I work full-time at a venture capital firm. My plate is full: board travel, comms, diligence, data rooms, and all the invisible operational glue that keeps things moving. I do not have founder-level time to go deep on one thread for 12 hours a day (but do any of us really?!)
And yet, I still keep opening my terminal every week.
Even when it takes 17+ clicks to get where I need to go.
Even when security and infrastructure make simple things beyond smooth.
Even when it feels like everyone else showed up to the race on motorcycles and I’m rolling up on a bicycle.
This week, we flew in a friend I hadn’t seen in years who now advises on AI in venture settings. He led a nearly five-hour session for our team. It was sharp, practical, and honestly humbling in the best way.

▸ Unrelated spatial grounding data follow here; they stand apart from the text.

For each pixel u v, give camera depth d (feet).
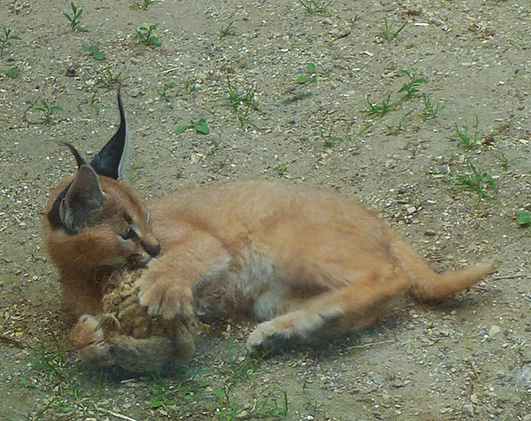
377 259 23.86
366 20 40.19
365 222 24.62
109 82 37.11
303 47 38.63
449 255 26.12
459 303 24.20
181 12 42.06
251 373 22.12
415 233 27.25
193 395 21.45
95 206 22.56
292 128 33.50
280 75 36.91
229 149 32.53
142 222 23.13
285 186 25.40
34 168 32.04
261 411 20.57
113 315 22.33
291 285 24.43
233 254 24.41
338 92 35.45
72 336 22.77
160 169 31.58
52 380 22.20
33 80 37.47
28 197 30.50
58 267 23.68
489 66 35.76
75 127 34.42
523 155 30.14
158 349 22.44
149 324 22.31
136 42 39.75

Afterward, I pulled him aside and showed him my setup.
His feedback was kind and direct: you’re doing the best you can with what you have, but your system is fighting you. This confirmed something I care deeply about saying out loud:
There are a lot of people building AI for startups.
There are fewer people speaking to the operator inside a corporate job, with real constraints, who still wants to build anyway.

That is who I write for. That is who I am.
I also want to share two ideas that helped me this week and might help you too.
First: I think loss aversion explains a lot of why smart people stay stuck: it’s real, but it’s not fixed.
Loss aversion is the tendency to feel potential losses more strongly than equivalent gains, and it can quietly shape our decisions more than we realize. A 2022 Theory and Decision paper found strong evidence for loss aversion in a large non-student sample, while also showing meaningful variation across people and decision types. A 2020 Psychonomic Bulletin & Review paper found that when researchers changed the decision environment, people’s gain/loss sensitivity shifted substantially, and in some cases even flipped.
Translation in normal-person language: sometimes what feels like “I’m not brave enough” is actually “this environment is training me to avoid downside.”

That matters for AI adoption at work.
If your workflow is high-friction, high-judgment, and unclear, your brain will protect you by overvaluing safety. That is not weakness. That is design.
Second: agency is often borrowed before it’s built.
Scott Galloway talks about greatness as the agency of others. I felt that this week in real time. We could have stayed in our own loop and stitched together articles and podcasts. Instead, we invested in someone who could see around corners faster than we could alone.
That is not dependency. That is leverage.
If you’re waiting for permission to invest in your own learning, this is your sign.
Not performative learning.
Applied learning.
Learning that buys your time back and expands what you can own.
I saw this in a very practical way today when I spent 36 minutes booking four flights for my boss. That’s not beneath me, and it still matters, but it’s also exactly the kind of repeatable workflow AI should help absorb. So I started building a better process: structured intake, cleaner prompt scaffolding, and a draft approval path that reduces back-and-forth. It’s not full automation yet (enterprise reality), but it’s already moving from scramble to system.

And that is the whole game right now.
AI won’t just replace jobs. It will absorb tasks.
Our advantage is how intentionally we reinvest the time it gives back.
If you want a practical starting point, try this this week:
Pick one recurring task that drains you.
Define guardrails for one AI experiment (security, quality bar, time limit).
Test one workflow that saves 30 minutes and reinvest that time into higher-leverage work.
Curiosity is still the luxury.
Not because it’s cute.
Because it compounds.
More soon. I’m still digesting the infrastructure changes I learned this week and I’ll share what actually works, what breaks, and what’s worth your time if you’re building inside enterprise constraints.